Overcoming Migration Challenges
The migration to Kubernetes presented multifaceted challenges, from technical complexity to cultural adoption. Piotr emphasized the steep learning curve associated with Kubernetes’ vast resource set, compounded by additional components like Prometheus and Istio. To mitigate this, SAP employed Kyma to abstract complexities, offering simplified resources like API rules that encapsulate Istio configurations for secure service exposure. Another hurdle was ensuring multi-cloud compatibility. SAP’s Gardener project, a managed Kubernetes solution, addressed this by providing a consistent, Kubernetes-compliant layer across providers like AWS, Azure, and Google Cloud. Piotr also discussed operational scalability, managing thousands of clusters for hundreds of teams. By applying the Kubernetes controller pattern, SAP automated cluster provisioning, upgrades, and security patching, reducing manual intervention and ensuring reliability.
Lessons from the Journey
Reflecting on the migration, Piotr candidly shared missteps that shaped SAP’s approach. Early attempts to shield users from Kubernetes’ complexity by mimicking Cloud Foundry’s API failed, as developers craved direct control over Kubernetes resources. Similarly, restricting cluster admin roles to prevent misconfigurations stifled innovation, leading SAP to grant greater flexibility.
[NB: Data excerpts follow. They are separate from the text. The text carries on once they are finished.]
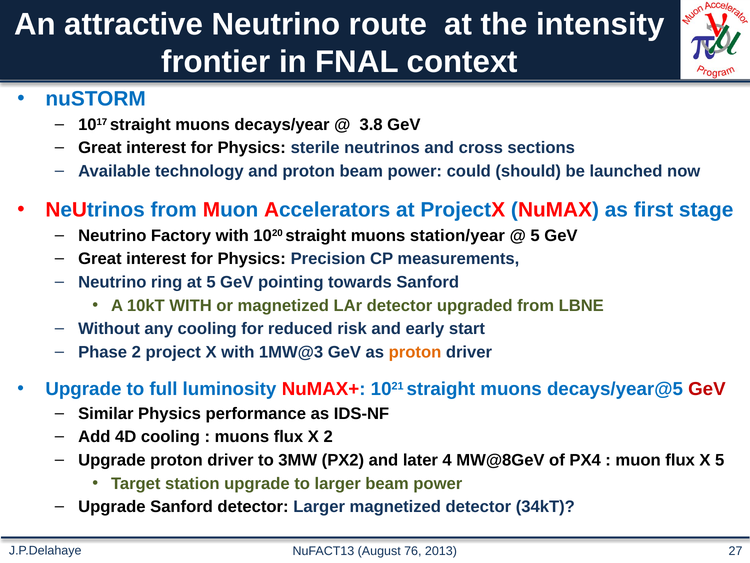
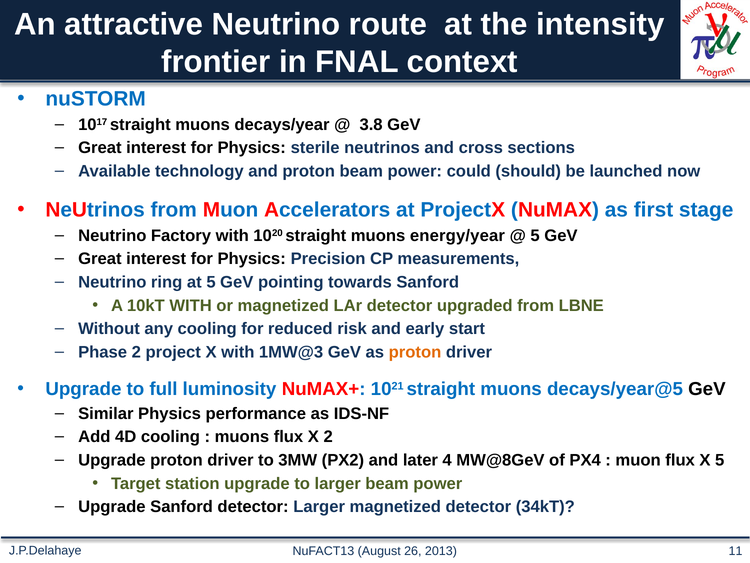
station/year: station/year -> energy/year
GeV at (707, 389) colour: red -> black
76: 76 -> 26
27: 27 -> 11
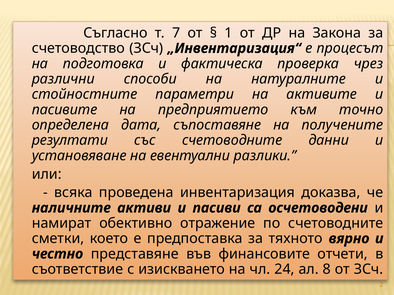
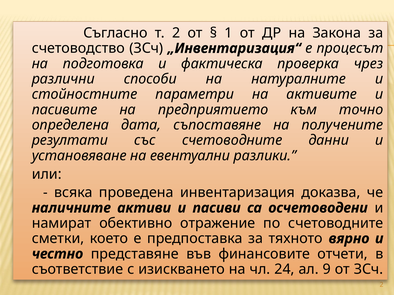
т 7: 7 -> 2
8: 8 -> 9
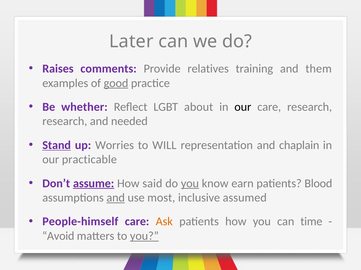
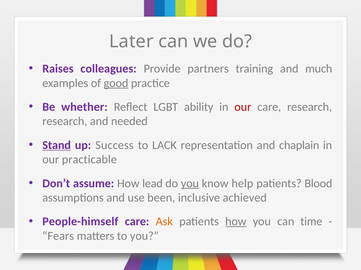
comments: comments -> colleagues
relatives: relatives -> partners
them: them -> much
about: about -> ability
our at (243, 107) colour: black -> red
Worries: Worries -> Success
WILL: WILL -> LACK
assume underline: present -> none
said: said -> lead
earn: earn -> help
and at (116, 198) underline: present -> none
most: most -> been
assumed: assumed -> achieved
how at (236, 222) underline: none -> present
Avoid: Avoid -> Fears
you at (144, 237) underline: present -> none
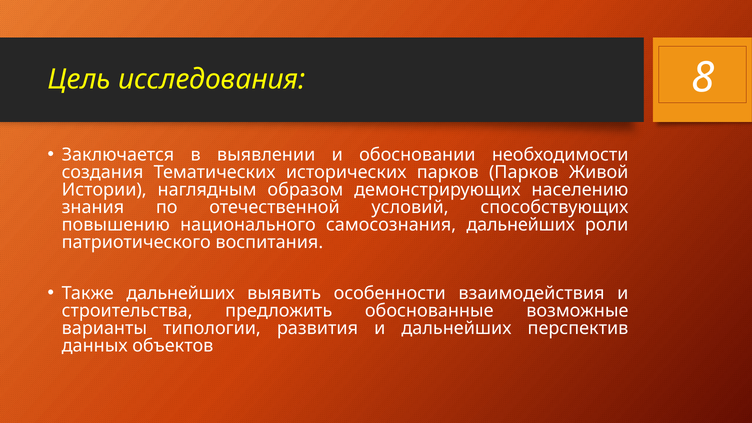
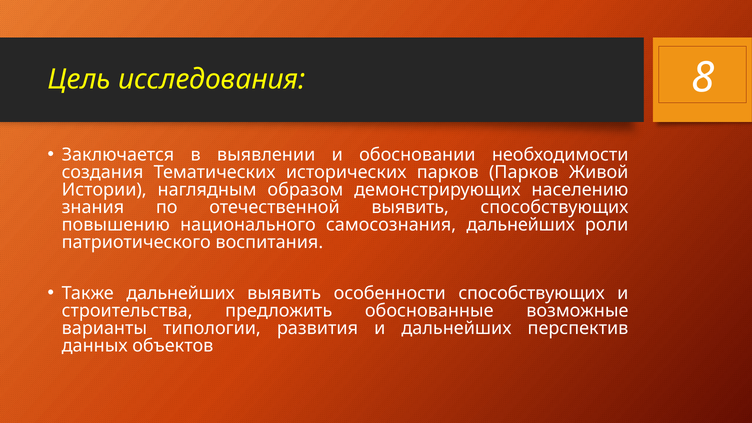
отечественной условий: условий -> выявить
особенности взаимодействия: взаимодействия -> способствующих
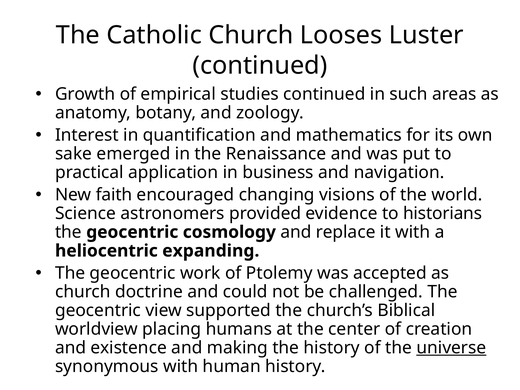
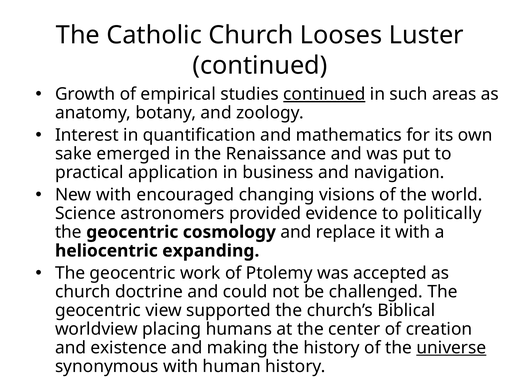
continued at (324, 94) underline: none -> present
New faith: faith -> with
historians: historians -> politically
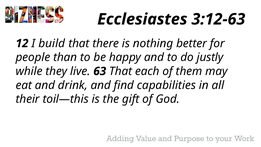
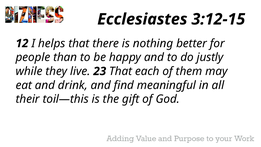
3:12-63: 3:12-63 -> 3:12-15
build: build -> helps
63: 63 -> 23
capabilities: capabilities -> meaningful
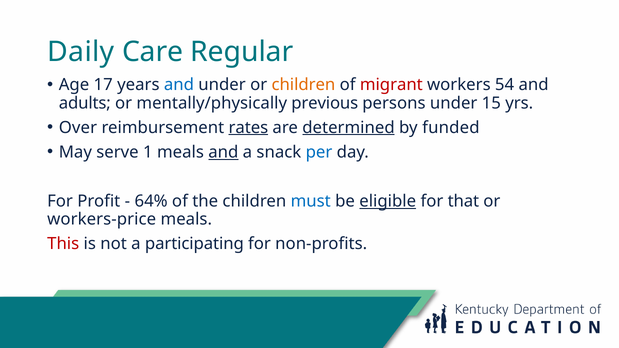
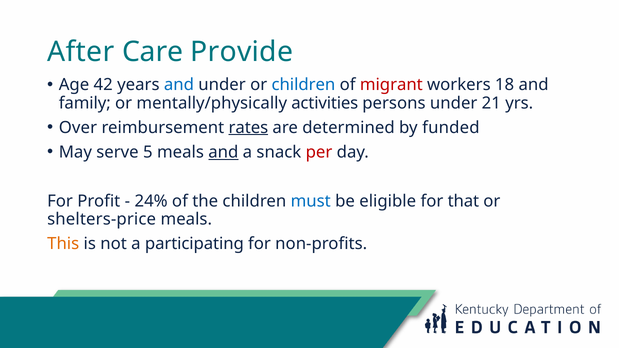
Daily: Daily -> After
Regular: Regular -> Provide
17: 17 -> 42
children at (303, 85) colour: orange -> blue
54: 54 -> 18
adults: adults -> family
previous: previous -> activities
15: 15 -> 21
determined underline: present -> none
1: 1 -> 5
per colour: blue -> red
64%: 64% -> 24%
eligible underline: present -> none
workers-price: workers-price -> shelters-price
This colour: red -> orange
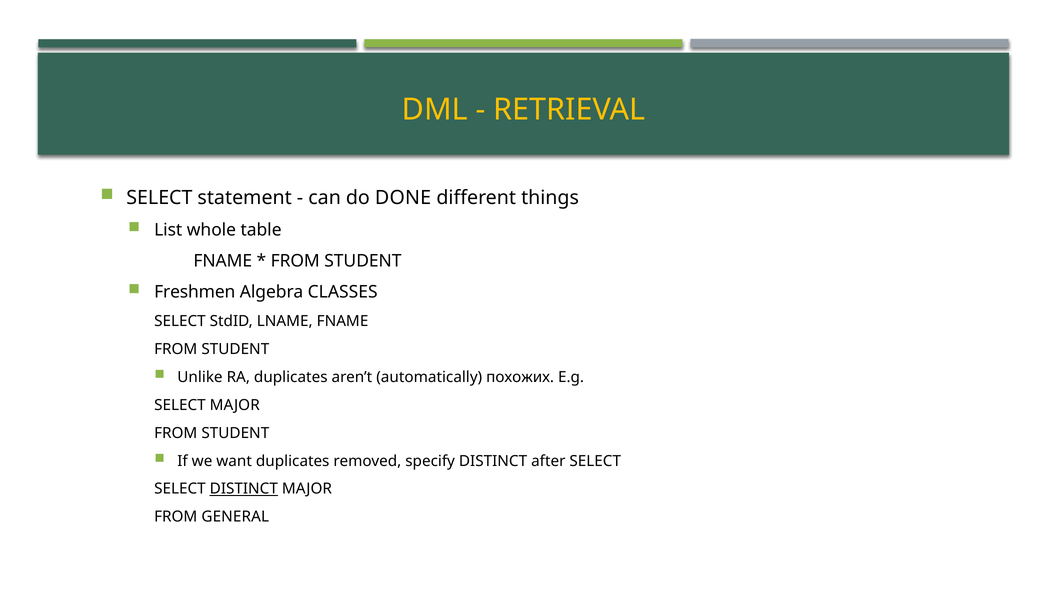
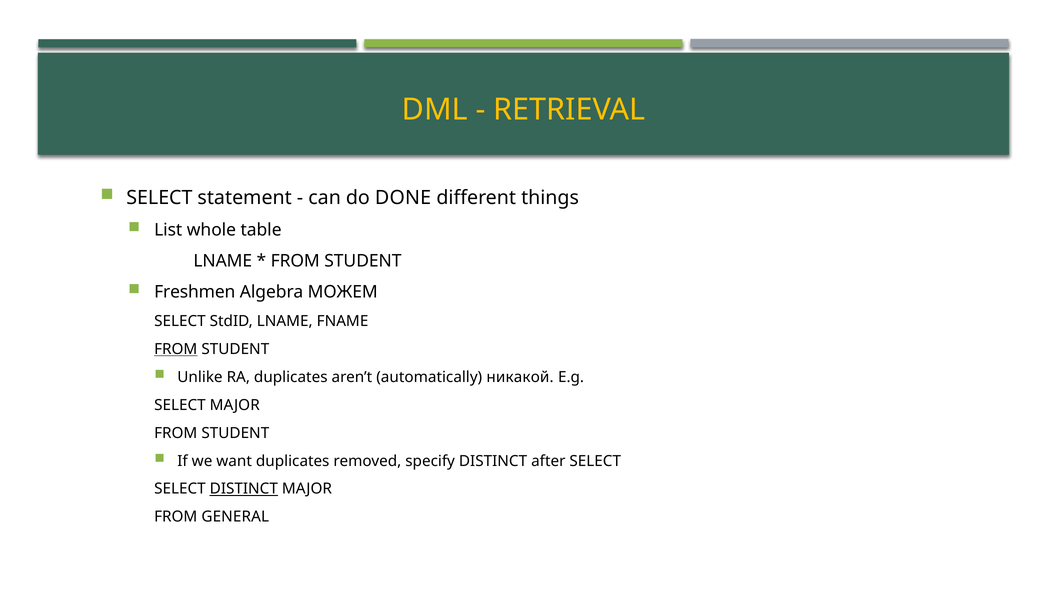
FNAME at (223, 261): FNAME -> LNAME
CLASSES: CLASSES -> МОЖЕМ
FROM at (176, 349) underline: none -> present
похожих: похожих -> никакой
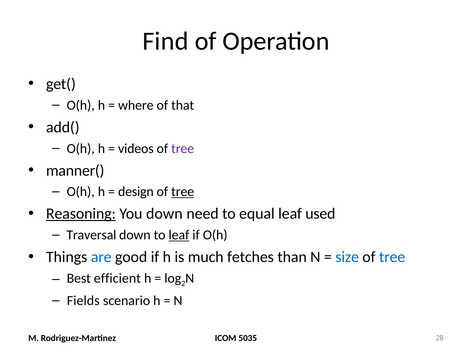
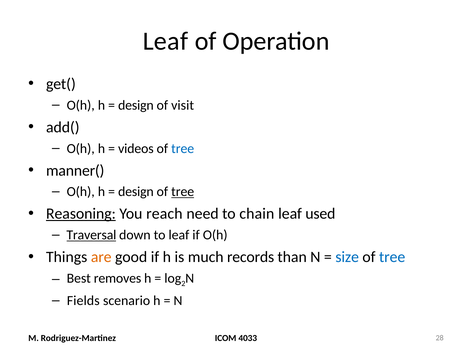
Find at (165, 41): Find -> Leaf
where at (136, 105): where -> design
that: that -> visit
tree at (183, 148) colour: purple -> blue
You down: down -> reach
equal: equal -> chain
Traversal underline: none -> present
leaf at (179, 235) underline: present -> none
are colour: blue -> orange
fetches: fetches -> records
efficient: efficient -> removes
5035: 5035 -> 4033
Some technology choices, like the Service Catalog project, proved inefficient, underscoring the importance of aligning with Kubernetes’ operator pattern. License changes in tools like Grafana also necessitated pivots, highlighting the need for vigilance in open-source dependencies. Piotr’s takeaways resonate broadly: Kubernetes is a long-term investment, requiring a balance of opinionated tooling and developer freedom, with automation as a cornerstone for scalability.